■ Work to be completed: Copy the rows from the line containing "pose: elev=331.1 azim=145.4" down through the line containing "Dot at: (225, 197)", both included, and switch every "pose" to "camera" while leaving everything else unchanged. Leave the pictures out.

[begin Listing]

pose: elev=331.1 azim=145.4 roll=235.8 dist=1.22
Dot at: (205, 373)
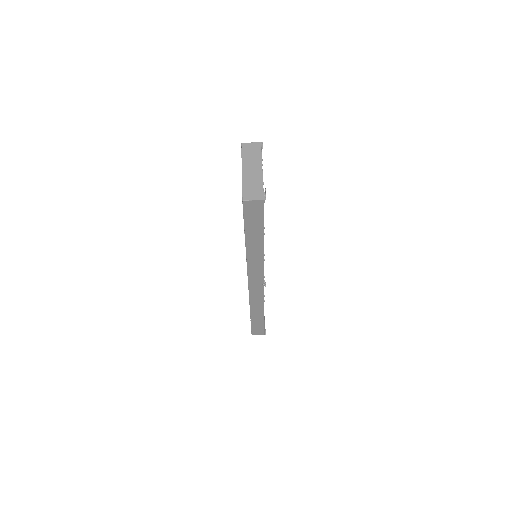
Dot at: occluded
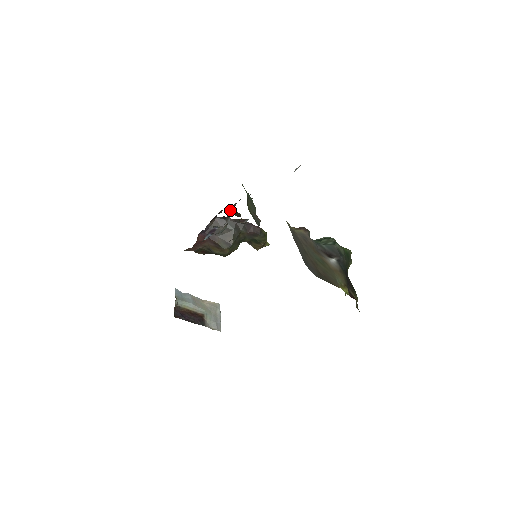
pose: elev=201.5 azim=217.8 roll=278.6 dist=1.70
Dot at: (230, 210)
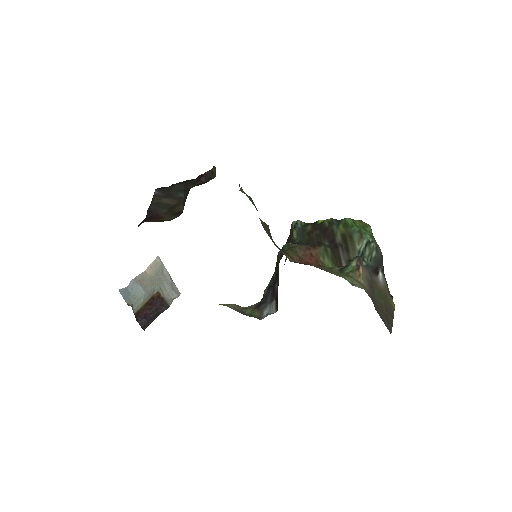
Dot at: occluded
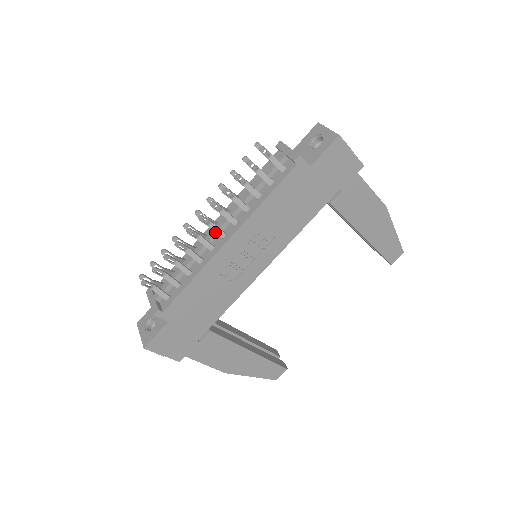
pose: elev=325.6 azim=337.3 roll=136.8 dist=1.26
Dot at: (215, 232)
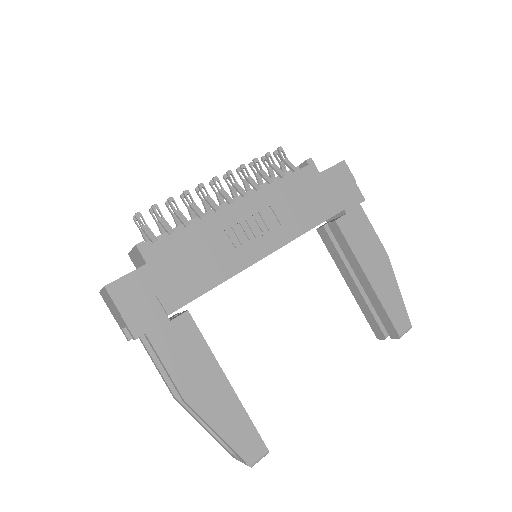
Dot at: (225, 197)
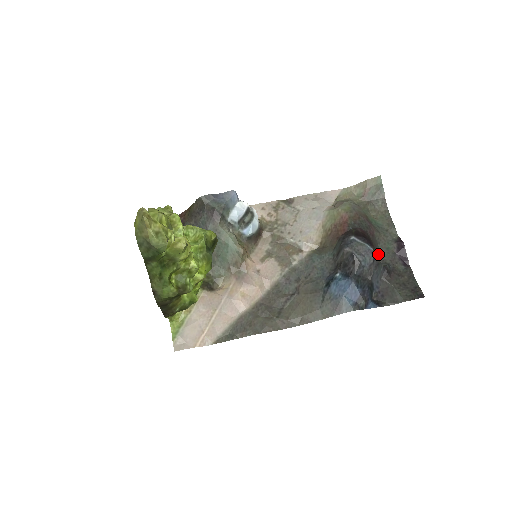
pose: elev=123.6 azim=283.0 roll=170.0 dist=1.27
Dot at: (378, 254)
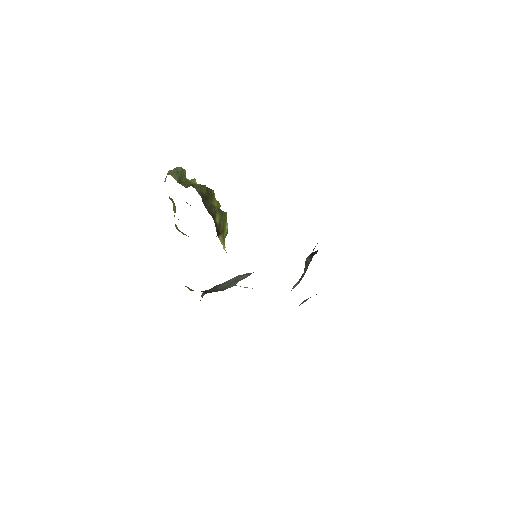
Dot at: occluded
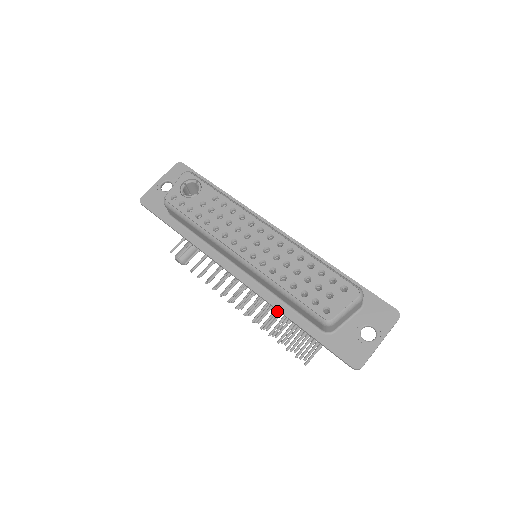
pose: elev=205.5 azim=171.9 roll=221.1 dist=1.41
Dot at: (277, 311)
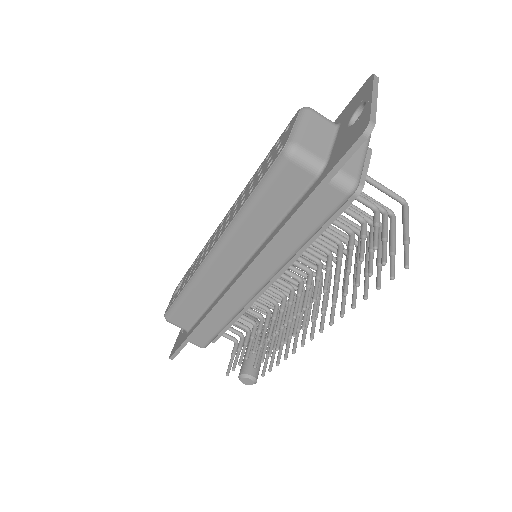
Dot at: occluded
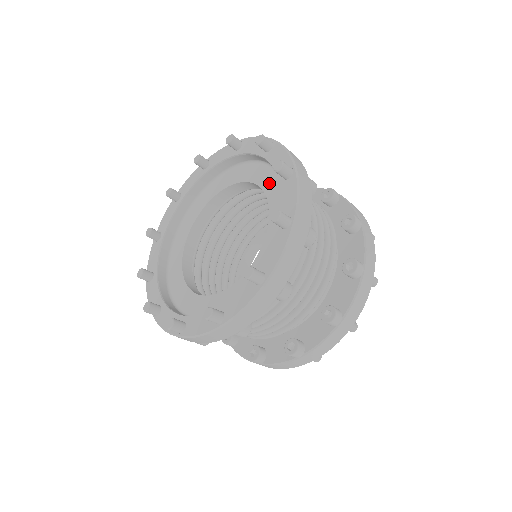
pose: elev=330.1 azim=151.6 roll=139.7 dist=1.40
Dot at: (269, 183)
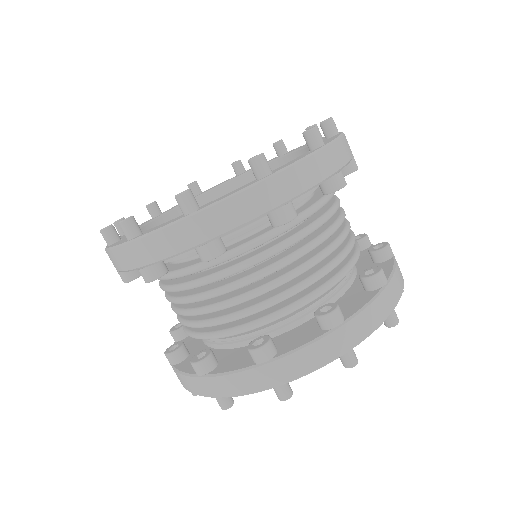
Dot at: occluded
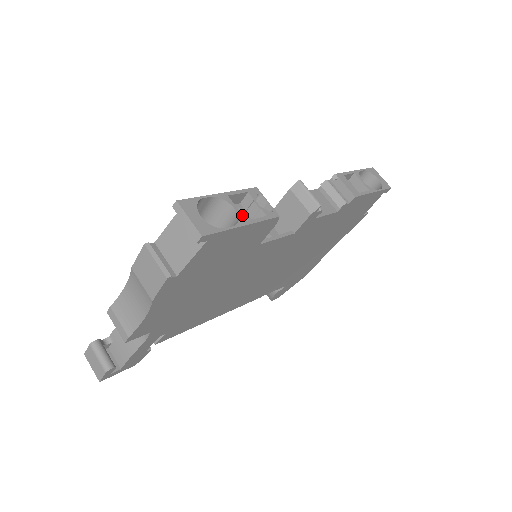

[end Listing]
[begin Listing]

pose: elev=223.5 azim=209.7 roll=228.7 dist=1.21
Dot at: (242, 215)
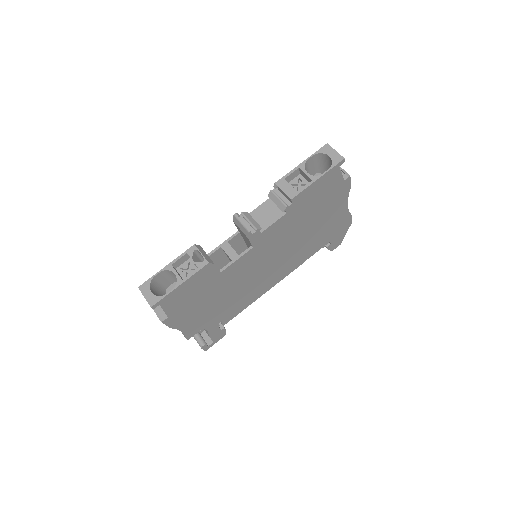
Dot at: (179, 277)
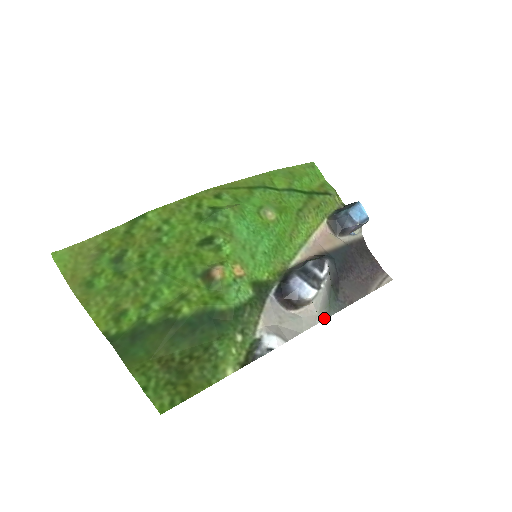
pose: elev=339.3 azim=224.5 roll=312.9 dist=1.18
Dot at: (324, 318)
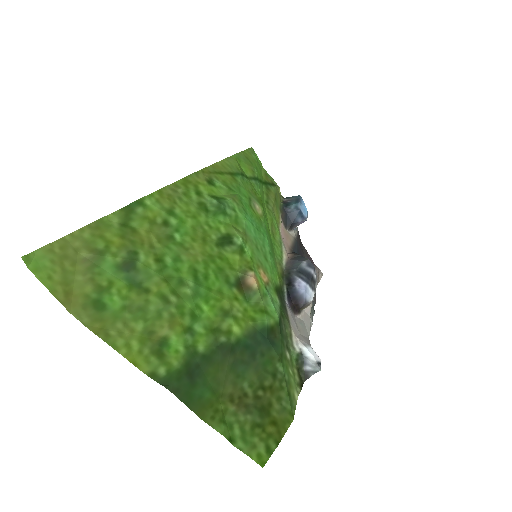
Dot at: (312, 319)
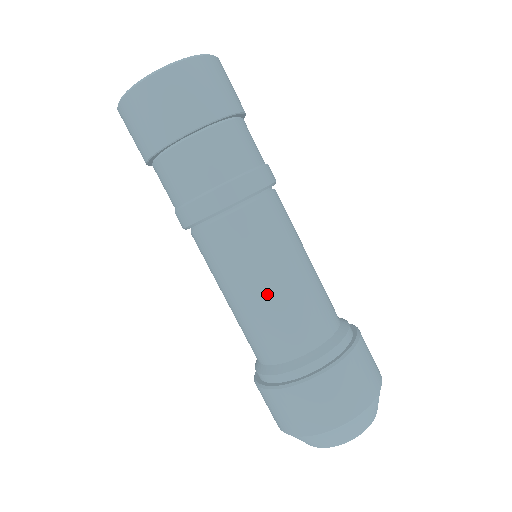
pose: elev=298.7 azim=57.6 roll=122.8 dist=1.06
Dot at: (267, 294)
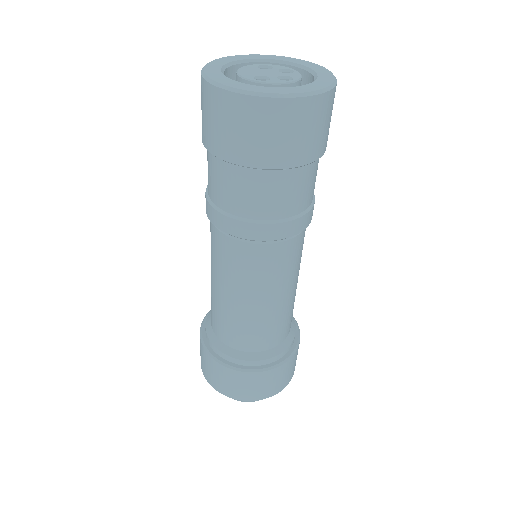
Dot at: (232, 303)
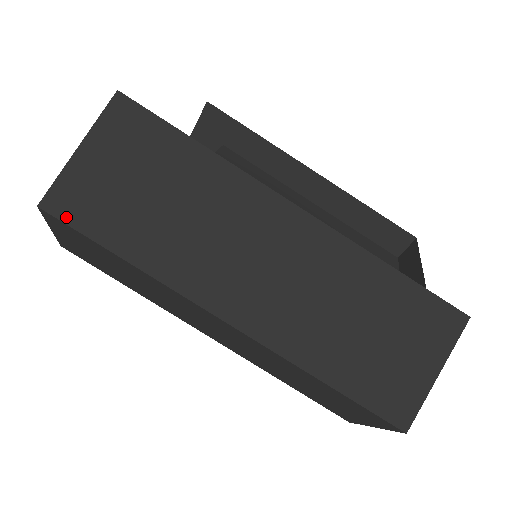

[end Listing]

■ Completed task:
camera: elev=331.1 azim=145.4 roll=235.8 dist=1.22
Dot at: (205, 373)
Dot at: occluded
camera: elev=201.5 azim=217.8 roll=278.6 dist=1.70
Dot at: (230, 210)
Dot at: occluded
camera: elev=325.6 azim=337.3 roll=136.8 dist=1.26
Dot at: (215, 232)
Dot at: (225, 197)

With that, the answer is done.